Keith Welch

Personal information
- Date of birth: 3 October 1968 (age 56)
- Place of birth: Bolton, England
- Height: 6 ft 0 in (1.83 m)
- Position(s): Goalkeeper

Youth career
- 1986–1987: Bolton Wanderers

Senior career*
- Years: Team / Apps / (Gls)
- 1987–1991: Rochdale / 205 / (0)
- 1991–1999: Bristol City / 273 / (0)
- 1999–2002: Northampton Town / 117 / (0)
- 2002: Tranmere Rovers / 2 / (0)
- 2002: Torquay United / 3 / (0)
- 2003: Mansfield Town / 9 / (0)

= Keith Welch =

English footballer

Keith Welch (born 3 October 1968) is an English footballer who played as a goalkeeper in the Football League between the 1980s and 2000s, with Rochdale, Bristol City, Northampton Town, Tranmere Rovers, Torquay United and Mansfield Town.

He started with Bolton Wanderers as a trainee, but moved to Rochdale in 1987 and made his Football League debut with them, going on to play 205 League games for the club. He transferred to Bristol City in 1991 for £200,000 and went on to play 321 times for them before moving on in 1999.

He spent the next three seasons at Northampton Town making 127 appearances before leaving in 2002. As of January 2010 he had the third-longest spell for consecutive minutes keeping a clean sheet at Northampton, having managed 467 minutes in 2000.

He signed for Tranmere Rovers in Summer 2002, primarily to act as cover for John Achterberg, but he suffered a groin injury on his opening-day debut against Port Vale.
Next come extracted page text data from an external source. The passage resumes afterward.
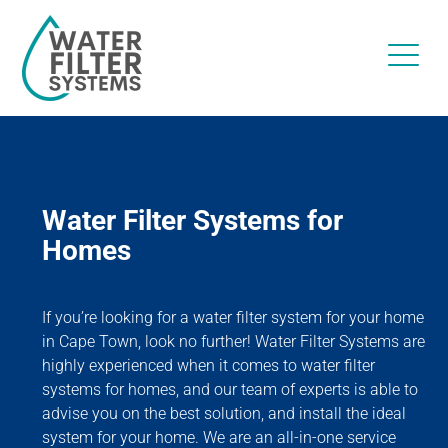
Water Filter Systems for
Homes
If you’re looking for a water filter system for your home
in Cape Town, look no further! Water Filter Systems are
highly experienced when it comes to water filter
systems for homes, and our team of experts is able to
advise you on the best solution, and install the ideal
system for your home. We are an all-in-one service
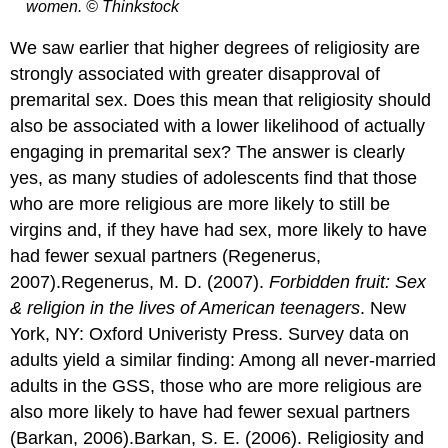
women. © Thinkstock
We saw earlier that higher degrees of religiosity are
strongly associated with greater disapproval of
premarital sex. Does this mean that religiosity should
also be associated with a lower likelihood of actually
engaging in premarital sex? The answer is clearly
yes, as many studies of adolescents find that those
who are more religious are more likely to still be
virgins and, if they have had sex, more likely to have
had fewer sexual partners (Regenerus,
2007).Regenerus, M. D. (2007).
Forbidden fruit: Sex
& religion in the lives of American teenagers
. New
York, NY: Oxford Univeristy Press. Survey data on
adults yield a similar finding: Among all never-married
adults in the GSS, those who are more religious are
also more likely to have had fewer sexual partners
(Barkan, 2006).Barkan, S. E. (2006). Religiosity and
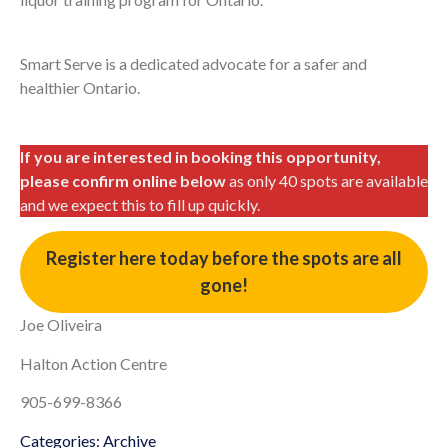
Smart Serve is a dedicated advocate for a safer and
healthier Ontario.
If you are interested in booking this opportunity,
please confirm online below
as only 40 spots are available
and we expect this to fill up quickly.
Register here today before the spots are all
gone!
Joe Oliveira
Halton Action Centre
905-699-8366
Categories:
Archive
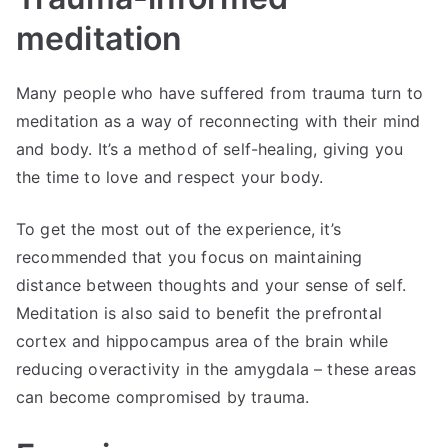
meditation
Many people who have suffered from trauma turn to
meditation as a way of reconnecting with their mind
and body. It’s a method of self-healing, giving you
the time to love and respect your body.
To get the most out of the experience, it’s
recommended that you focus on maintaining
distance between thoughts and your sense of self.
Meditation is also said to benefit the prefrontal
cortex and hippocampus area of the brain while
reducing overactivity in the amygdala – these areas
can become compromised by trauma.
He made his second Tranmere appearance on 21 September 2002 against Crewe Alexandra, but he dislocated his shoulder in the game, and was substituted for Tranmere's goalkeeping coach Eric Nixon. This was to be his final appearance for Tranmere although he went on to have further short spells that season with Torquay United and Mansfield Town. He made his final Football League appearance on 29 March 2003, for Mansfield against Peterborough United, and he was subsequently released by Mansfield that summer.